## Actions to take:
1/ Please print the passage of the Dane Calloway forum thread starting at "Dane Calloway i" and ending at "the Sh.org archive.".
2/ Write the next part of the Dane Calloway forum thread, picking up after its final line.

# Dane Calloway and black American history.



## Mike Nolan (Apr 26, 2021)

I know this is going to be hard for some people to except me being one of them (because im also Caucasian living on stolen aboriginal land) and maybe us awakened (truthers/researchers) that are white in color still suffer from some form of cognitive dissonance at times where we will easily except most information but not so much for some other truths.  Im talking about the black history narrative.  When viewing from another country we seem to be able to see it for other counties but not our own. You know what i mean.
 Dane Calloway i feel has done some very good research and has good insight into the true black American history hence this thread.  This video was recently uploaded and its what he has to say from the 20min to around 50min that had me intreaged.  It reminded me of a few different threads of late here at SH including this one   _1.5 million people appeared in 18th Century America 'out of nowhere'._
Kd if it needs to be moved to the right place please do so. 




> Note: This OP was recovered from the Sh.org archive.





> Note: Archived Sh.org replies to this OP are included in this thread.


----------



## Archive (Apr 26, 2021)

[Region segmentation data]
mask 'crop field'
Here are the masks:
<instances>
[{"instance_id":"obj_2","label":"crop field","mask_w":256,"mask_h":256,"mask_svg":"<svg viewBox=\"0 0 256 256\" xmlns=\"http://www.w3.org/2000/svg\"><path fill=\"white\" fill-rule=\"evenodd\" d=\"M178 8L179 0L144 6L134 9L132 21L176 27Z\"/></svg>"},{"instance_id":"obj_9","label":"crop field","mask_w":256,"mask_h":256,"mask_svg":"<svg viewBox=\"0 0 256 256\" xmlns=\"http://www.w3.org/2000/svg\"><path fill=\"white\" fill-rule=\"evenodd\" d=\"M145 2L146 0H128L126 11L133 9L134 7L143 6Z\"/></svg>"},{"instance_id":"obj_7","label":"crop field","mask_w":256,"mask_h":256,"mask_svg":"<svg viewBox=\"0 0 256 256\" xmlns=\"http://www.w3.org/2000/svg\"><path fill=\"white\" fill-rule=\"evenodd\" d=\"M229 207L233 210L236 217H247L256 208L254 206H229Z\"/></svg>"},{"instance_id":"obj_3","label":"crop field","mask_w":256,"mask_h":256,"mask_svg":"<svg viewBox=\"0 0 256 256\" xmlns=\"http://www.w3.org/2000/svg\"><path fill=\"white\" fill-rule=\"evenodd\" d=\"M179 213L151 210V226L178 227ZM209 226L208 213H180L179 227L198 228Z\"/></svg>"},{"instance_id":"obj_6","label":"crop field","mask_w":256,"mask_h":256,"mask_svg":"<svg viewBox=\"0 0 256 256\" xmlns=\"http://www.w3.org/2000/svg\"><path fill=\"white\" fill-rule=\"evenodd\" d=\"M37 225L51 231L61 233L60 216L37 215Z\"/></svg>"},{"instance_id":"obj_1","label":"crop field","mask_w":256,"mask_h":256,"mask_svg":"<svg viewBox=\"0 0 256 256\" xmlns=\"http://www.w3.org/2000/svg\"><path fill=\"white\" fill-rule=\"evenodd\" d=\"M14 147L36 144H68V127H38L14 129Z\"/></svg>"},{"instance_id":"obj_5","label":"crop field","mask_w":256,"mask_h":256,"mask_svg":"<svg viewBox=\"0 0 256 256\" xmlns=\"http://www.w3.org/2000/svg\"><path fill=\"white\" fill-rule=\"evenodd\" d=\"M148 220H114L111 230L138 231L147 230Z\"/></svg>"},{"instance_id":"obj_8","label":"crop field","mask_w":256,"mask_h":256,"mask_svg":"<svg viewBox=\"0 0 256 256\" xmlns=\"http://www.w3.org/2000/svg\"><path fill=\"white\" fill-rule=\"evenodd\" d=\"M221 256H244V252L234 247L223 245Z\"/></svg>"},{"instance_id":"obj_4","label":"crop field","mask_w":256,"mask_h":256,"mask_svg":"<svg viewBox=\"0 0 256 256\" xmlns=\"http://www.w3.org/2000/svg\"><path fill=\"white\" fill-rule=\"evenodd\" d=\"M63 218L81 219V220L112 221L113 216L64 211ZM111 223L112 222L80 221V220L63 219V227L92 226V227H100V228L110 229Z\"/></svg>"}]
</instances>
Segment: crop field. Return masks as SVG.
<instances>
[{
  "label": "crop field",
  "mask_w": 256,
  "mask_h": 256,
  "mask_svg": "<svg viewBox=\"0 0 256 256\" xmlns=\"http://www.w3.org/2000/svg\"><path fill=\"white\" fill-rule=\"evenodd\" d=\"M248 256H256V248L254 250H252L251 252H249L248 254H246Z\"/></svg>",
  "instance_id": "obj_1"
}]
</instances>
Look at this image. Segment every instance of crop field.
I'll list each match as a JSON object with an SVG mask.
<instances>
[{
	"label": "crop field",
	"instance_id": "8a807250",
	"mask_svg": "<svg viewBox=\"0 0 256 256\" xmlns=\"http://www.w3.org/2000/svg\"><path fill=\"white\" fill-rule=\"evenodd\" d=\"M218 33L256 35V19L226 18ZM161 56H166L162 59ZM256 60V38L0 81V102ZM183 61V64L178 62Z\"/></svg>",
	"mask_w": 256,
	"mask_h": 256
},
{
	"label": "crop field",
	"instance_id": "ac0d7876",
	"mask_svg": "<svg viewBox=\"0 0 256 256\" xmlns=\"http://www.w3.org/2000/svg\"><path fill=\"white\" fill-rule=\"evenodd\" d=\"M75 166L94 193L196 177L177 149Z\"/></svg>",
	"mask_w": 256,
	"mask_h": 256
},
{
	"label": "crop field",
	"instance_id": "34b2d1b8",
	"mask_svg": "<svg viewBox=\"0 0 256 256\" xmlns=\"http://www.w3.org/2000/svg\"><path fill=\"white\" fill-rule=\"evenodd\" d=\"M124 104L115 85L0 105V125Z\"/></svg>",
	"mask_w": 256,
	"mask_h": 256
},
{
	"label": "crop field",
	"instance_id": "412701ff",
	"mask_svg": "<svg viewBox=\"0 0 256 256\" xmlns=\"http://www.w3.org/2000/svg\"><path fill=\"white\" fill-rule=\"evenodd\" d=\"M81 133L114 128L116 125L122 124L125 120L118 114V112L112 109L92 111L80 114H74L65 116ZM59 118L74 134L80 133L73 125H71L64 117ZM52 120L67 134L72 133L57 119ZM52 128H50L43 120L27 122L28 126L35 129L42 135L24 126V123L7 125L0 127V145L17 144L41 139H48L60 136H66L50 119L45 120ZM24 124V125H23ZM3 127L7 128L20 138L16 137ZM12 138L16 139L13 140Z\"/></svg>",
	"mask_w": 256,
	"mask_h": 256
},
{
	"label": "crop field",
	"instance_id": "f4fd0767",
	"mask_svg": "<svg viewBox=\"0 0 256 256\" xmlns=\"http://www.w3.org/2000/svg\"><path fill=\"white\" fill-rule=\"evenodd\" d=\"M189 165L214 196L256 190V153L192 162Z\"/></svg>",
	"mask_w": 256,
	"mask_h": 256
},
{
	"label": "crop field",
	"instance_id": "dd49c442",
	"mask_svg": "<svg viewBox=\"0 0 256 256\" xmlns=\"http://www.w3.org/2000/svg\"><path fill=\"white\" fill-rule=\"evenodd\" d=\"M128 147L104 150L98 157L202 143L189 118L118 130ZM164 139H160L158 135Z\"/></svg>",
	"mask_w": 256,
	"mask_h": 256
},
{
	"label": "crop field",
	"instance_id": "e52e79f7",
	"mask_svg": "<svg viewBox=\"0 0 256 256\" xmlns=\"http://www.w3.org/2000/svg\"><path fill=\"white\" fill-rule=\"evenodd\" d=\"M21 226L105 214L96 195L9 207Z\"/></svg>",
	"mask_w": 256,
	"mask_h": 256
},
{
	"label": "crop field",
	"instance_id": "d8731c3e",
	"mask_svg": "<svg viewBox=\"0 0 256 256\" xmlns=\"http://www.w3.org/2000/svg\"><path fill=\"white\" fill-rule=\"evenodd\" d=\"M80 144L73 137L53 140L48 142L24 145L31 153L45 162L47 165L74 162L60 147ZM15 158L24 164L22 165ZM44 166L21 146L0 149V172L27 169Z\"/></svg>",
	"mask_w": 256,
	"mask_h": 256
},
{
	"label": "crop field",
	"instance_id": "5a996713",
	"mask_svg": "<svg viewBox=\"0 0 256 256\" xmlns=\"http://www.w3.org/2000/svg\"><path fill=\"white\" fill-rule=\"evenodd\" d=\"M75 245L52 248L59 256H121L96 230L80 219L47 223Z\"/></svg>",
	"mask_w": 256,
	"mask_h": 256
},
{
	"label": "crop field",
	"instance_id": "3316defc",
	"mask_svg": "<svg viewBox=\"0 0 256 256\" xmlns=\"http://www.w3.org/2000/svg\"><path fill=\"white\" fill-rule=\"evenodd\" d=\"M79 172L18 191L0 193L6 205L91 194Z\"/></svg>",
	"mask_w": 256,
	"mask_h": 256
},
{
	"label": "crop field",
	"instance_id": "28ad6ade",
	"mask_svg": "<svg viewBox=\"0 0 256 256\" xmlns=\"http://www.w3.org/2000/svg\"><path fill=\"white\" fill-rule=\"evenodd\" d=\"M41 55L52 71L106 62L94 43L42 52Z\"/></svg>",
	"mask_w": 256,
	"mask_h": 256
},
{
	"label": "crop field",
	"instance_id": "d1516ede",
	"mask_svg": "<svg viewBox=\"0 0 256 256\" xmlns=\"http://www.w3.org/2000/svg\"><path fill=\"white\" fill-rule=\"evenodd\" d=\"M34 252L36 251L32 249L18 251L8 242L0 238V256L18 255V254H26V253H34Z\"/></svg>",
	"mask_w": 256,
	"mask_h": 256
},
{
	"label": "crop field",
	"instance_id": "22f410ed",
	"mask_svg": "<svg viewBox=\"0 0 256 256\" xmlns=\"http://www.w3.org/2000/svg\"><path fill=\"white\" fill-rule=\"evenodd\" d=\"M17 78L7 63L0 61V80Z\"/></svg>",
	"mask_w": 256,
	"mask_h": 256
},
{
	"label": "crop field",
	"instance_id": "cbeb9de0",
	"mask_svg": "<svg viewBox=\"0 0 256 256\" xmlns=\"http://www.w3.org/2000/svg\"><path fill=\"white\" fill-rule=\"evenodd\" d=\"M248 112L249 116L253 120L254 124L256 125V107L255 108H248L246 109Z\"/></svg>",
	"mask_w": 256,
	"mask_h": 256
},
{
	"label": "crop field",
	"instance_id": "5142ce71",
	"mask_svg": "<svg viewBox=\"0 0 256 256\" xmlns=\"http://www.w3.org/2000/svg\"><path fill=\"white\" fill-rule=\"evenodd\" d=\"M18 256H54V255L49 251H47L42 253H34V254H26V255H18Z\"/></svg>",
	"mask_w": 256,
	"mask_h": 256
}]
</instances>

## Task-by-task answers:
1/
Dane Calloway i feel has done some very good research and has good insight into the true black American history hence this thread.  This video was recently uploaded and its what he has to say from the 20min to around 50min that had me intreaged.  It reminded me of a few different threads of late here at SH including this one   _1.5 million people appeared in 18th Century America 'out of nowhere'._
Kd if it needs to be moved to the right place please do so. 




> Note: This OP was recovered from the Sh.org archive.

2/
> Note: This post was recovered from the Sh.org archive.Username: WillieladDate: 2020-03-17 03:31:20Reaction Score: 1


I watched several of his videos a couple years ago. I watched another researcher debunk some of his stuff. Ill check out this video thanks.


----------



## Archive (Apr 26, 2021)

> Note: This post was recovered from the Sh.org archive.Username: UnusualBeanDate: 2020-03-20 07:34:44Reaction Score: 2


The truth is there were people in the Americas of nearly every color for a very long time before the current PTB took over. I suspect the majority of the black people here today don't have recent ancestors in Africa, nor do a decent chunk of the white people have recent ancestors in Europe, nor do a small portion of the mongoloid people have recent ancestors in Asia.

The "settlers" literally came in and stole people's children and re-educated them, it's not even something they're trying to hide. They just fudged the details a little to fit the narrative.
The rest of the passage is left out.